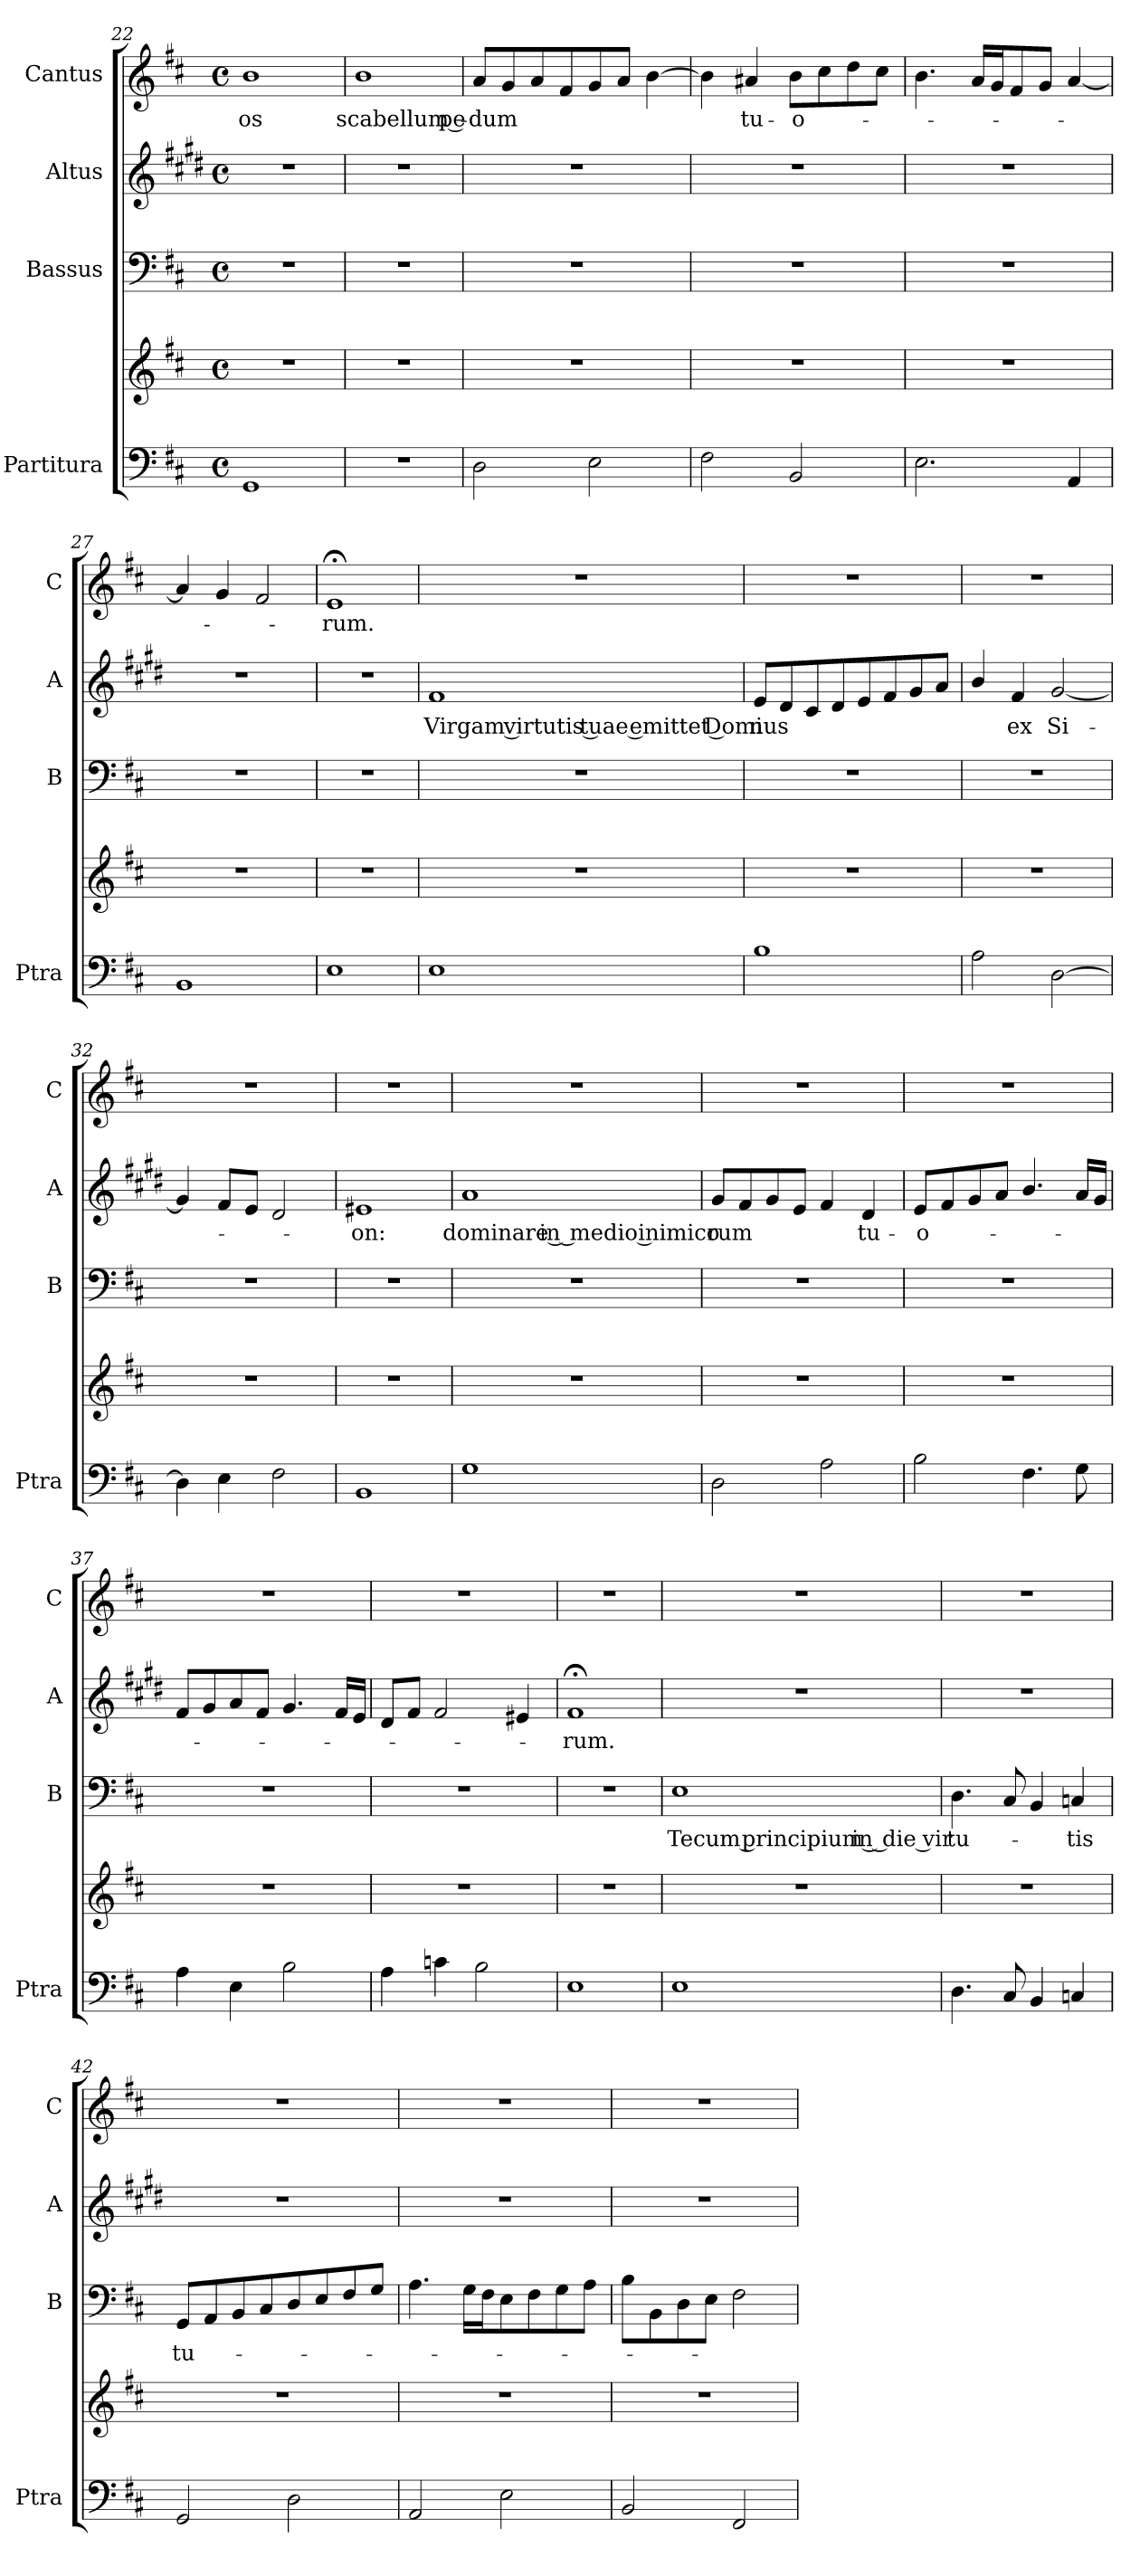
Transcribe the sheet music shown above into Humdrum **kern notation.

**kern	**kern	**kern	**text	**kern	**text	**kern	**text
*part4	*part4	*part3	*part3	*part2	*part2	*part1	*part1
*staff5	*staff4	*staff3	*staff3	*staff2	*staff2	*staff1	*staff1
*I"Partitura	*	*I"Bassus	*	*I"Altus	*	*I"Cantus	*
*I'Ptra	*	*I'B	*	*I'A	*	*I'C	*
*clefF4	*clefG2	*clefF4	*	*clefG2	*	*clefG2	*
*	*	*	*	*ITrd1c2	*	*	*
*k[f#c#]	*k[f#c#]	*k[f#c#]	*	*k[f#c#]	*	*k[f#c#]	*
*D:	*D:	*D:	*	*D:	*	*D:	*
*M4/4	*M4/4	*M4/4	*	*M4/4	*	*M4/4	*
*met(c)	*met(c)	*met(c)	*	*met(c)	*	*met(c)	*
=22	=22	=22	=22	=22	=22	=22	=22
!	!	!	!	!	!	!	!LO:LY:b
1GG	1r	1r	.	1r	.	1b	-os
=23	=23	=23	=23	=23	=23	=23	=23
!	!	!	!	!	!	!	!LO:LY:b
1r	1r	1r	.	1r	.	1b	scabellum pe-
=24	=24	=24	=24	=24	=24	=24	=24
!	!	!	!	!	!	!	!LO:LY:b
2D\	1r	1r	.	1r	.	8a/L	-dum
.	.	.	.	.	.	8g/	.
.	.	.	.	.	.	8a/	.
.	.	.	.	.	.	8f#/	.
2E\	.	.	.	.	.	8g/	.
.	.	.	.	.	.	8a/J	.
.	.	.	.	.	.	[4b\	.
!!LO:PB:g=z
=25	=25	=25	=25	=25	=25	=25	=25
2F#\	1r	1r	.	1r	.	4b\]	.
!	!	!	!	!	!	!	!LO:LY:b
.	.	.	.	.	.	4a#X/	tu-
!	!	!	!	!	!	!	!LO:LY:b
2BB/	.	.	.	.	.	8b\L	-o-
.	.	.	.	.	.	8cc#\	.
.	.	.	.	.	.	8dd\	.
.	.	.	.	.	.	8cc#\J	.
=26	=26	=26	=26	=26	=26	=26	=26
2.E\	1r	1r	.	1r	.	4.b\	.
.	.	.	.	.	.	16a/LL	.
.	.	.	.	.	.	16g/J	.
.	.	.	.	.	.	8f#/	.
.	.	.	.	.	.	8g/J	.
4AA/	.	.	.	.	.	[4a/	.
=27	=27	=27	=27	=27	=27	=27	=27
1BB	1r	1r	.	1r	.	4a/]	.
.	.	.	.	.	.	4g/	.
.	.	.	.	.	.	2f#/	.
=28	=28	=28	=28	=28	=28	=28	=28
!	!	!	!	!	!	!	!LO:LY:b
1E	1r	1r	.	1r	.	1e;<	-rum.
=29	=29	=29	=29	=29	=29	=29	=29
!	!	!	!	!	!LO:LY:b	!	!
1E	1r	1r	.	1e	Virgam virtutis tuae emittet Domi-	1r	.
=30	=30	=30	=30	=30	=30	=30	=30
!	!	!	!	!	!LO:LY:b	!	!
1B	1r	1r	.	8d/L	-nus	1r	.
.	.	.	.	8c#/	.	.	.
.	.	.	.	8B/	.	.	.
.	.	.	.	8c#/	.	.	.
.	.	.	.	8d/	.	.	.
.	.	.	.	8e/	.	.	.
.	.	.	.	8f#/	.	.	.
.	.	.	.	8g/J	.	.	.
=31	=31	=31	=31	=31	=31	=31	=31
2A\	1r	1r	.	4a/	.	1r	.
!	!	!	!	!	!LO:LY:b	!	!
.	.	.	.	4e/	ex	.	.
!	!	!	!	!	!LO:LY:b	!	!
[2D\	.	.	.	[2f#/	Si-	.	.
!!LO:LB:g=z
=32	=32	=32	=32	=32	=32	=32	=32
4D\]	1r	1r	.	4f#/]	.	1r	.
4E\	.	.	.	8e/L	.	.	.
.	.	.	.	8d/J	.	.	.
2F#\	.	.	.	2c#/	.	.	.
=33	=33	=33	=33	=33	=33	=33	=33
!	!	!	!	!	!LO:LY:b	!	!
1BB	1r	1r	.	1d#X	-on:	1r	.
=34	=34	=34	=34	=34	=34	=34	=34
!	!	!	!	!	!LO:LY:b	!	!
1G	1r	1r	.	1g	dominare in medio inimico-	1r	.
=35	=35	=35	=35	=35	=35	=35	=35
!	!	!	!	!	!LO:LY:b	!	!
2D\	1r	1r	.	8f#/L	-rum	1r	.
.	.	.	.	8e/	.	.	.
.	.	.	.	8f#/	.	.	.
.	.	.	.	8d/J	.	.	.
2A\	.	.	.	4e/	.	.	.
!	!	!	!	!	!LO:LY:b	!	!
.	.	.	.	4c#/	tu-	.	.
=36	=36	=36	=36	=36	=36	=36	=36
!	!	!	!	!	!LO:LY:b	!	!
2B\	1r	1r	.	8d/L	-o-	1r	.
.	.	.	.	8e/	.	.	.
.	.	.	.	8f#/	.	.	.
.	.	.	.	8g/J	.	.	.
4.F#\	.	.	.	4.a/	.	.	.
8G\	.	.	.	16g/LL	.	.	.
.	.	.	.	16f#/JJ	.	.	.
=37	=37	=37	=37	=37	=37	=37	=37
4A\	1r	1r	.	8e/L	.	1r	.
.	.	.	.	8f#/	.	.	.
4E\	.	.	.	8g/	.	.	.
.	.	.	.	8e/J	.	.	.
2B\	.	.	.	4.f#/	.	.	.
.	.	.	.	16e/LL	.	.	.
.	.	.	.	16d/JJ	.	.	.
=38	=38	=38	=38	=38	=38	=38	=38
4A\	1r	1r	.	8c#/L	.	1r	.
.	.	.	.	8e/J	.	.	.
4cn\	.	.	.	2e/	.	.	.
2B\	.	.	.	.	.	.	.
.	.	.	.	4d#X/	.	.	.
!!LO:LB:g=z
=39	=39	=39	=39	=39	=39	=39	=39
!	!	!	!	!	!LO:LY:b	!	!
1E	1r	1r	.	1e;<	-rum.	1r	.
=40	=40	=40	=40	=40	=40	=40	=40
!	!	!	!LO:LY:b	!	!	!	!
1E	1r	1E	Tecum principium in die vir-	1r	.	1r	.
=41	=41	=41	=41	=41	=41	=41	=41
!	!	!	!LO:LY:b	!	!	!	!
4.D\	1r	4.D\	-tu-	1r	.	1r	.
8C#/	.	8C#/	.	.	.	.	.
4BB/	.	4BB/	.	.	.	.	.
!	!	!	!LO:LY:b	!	!	!	!
4Cn/	.	4Cn/	-tis	.	.	.	.
=42	=42	=42	=42	=42	=42	=42	=42
!	!	!	!LO:LY:b	!	!	!	!
2GG/	1r	8GG/L	tu-	1r	.	1r	.
.	.	8AA/	.	.	.	.	.
.	.	8BB/	.	.	.	.	.
.	.	8C#/	.	.	.	.	.
2D\	.	8D/	.	.	.	.	.
.	.	8E/	.	.	.	.	.
.	.	8F#/	.	.	.	.	.
.	.	8G/J	.	.	.	.	.
=43	=43	=43	=43	=43	=43	=43	=43
2AA/	1r	4.A\	.	1r	.	1r	.
.	.	16G\LL	.	.	.	.	.
.	.	16F#\J	.	.	.	.	.
2E\	.	8E\	.	.	.	.	.
.	.	8F#\	.	.	.	.	.
.	.	8G\	.	.	.	.	.
.	.	8A\J	.	.	.	.	.
=44	=44	=44	=44	=44	=44	=44	=44
2BB/	1r	8B\L	.	1r	.	1r	.
.	.	8BB\	.	.	.	.	.
.	.	8D\	.	.	.	.	.
.	.	8E\J	.	.	.	.	.
2FF#/	.	2F#\	.	.	.	.	.
=	=	=	=	=	=	=	=
*-	*-	*-	*-	*-	*-	*-	*-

== == ==

(Challenge) Display each line of the data above that contains the string "kern".

(Written answer)
Transcribe the sheet music shown above into Humdrum **kern notation.
**kern	**kern	**kern	**text	**kern	**text	**kern	**text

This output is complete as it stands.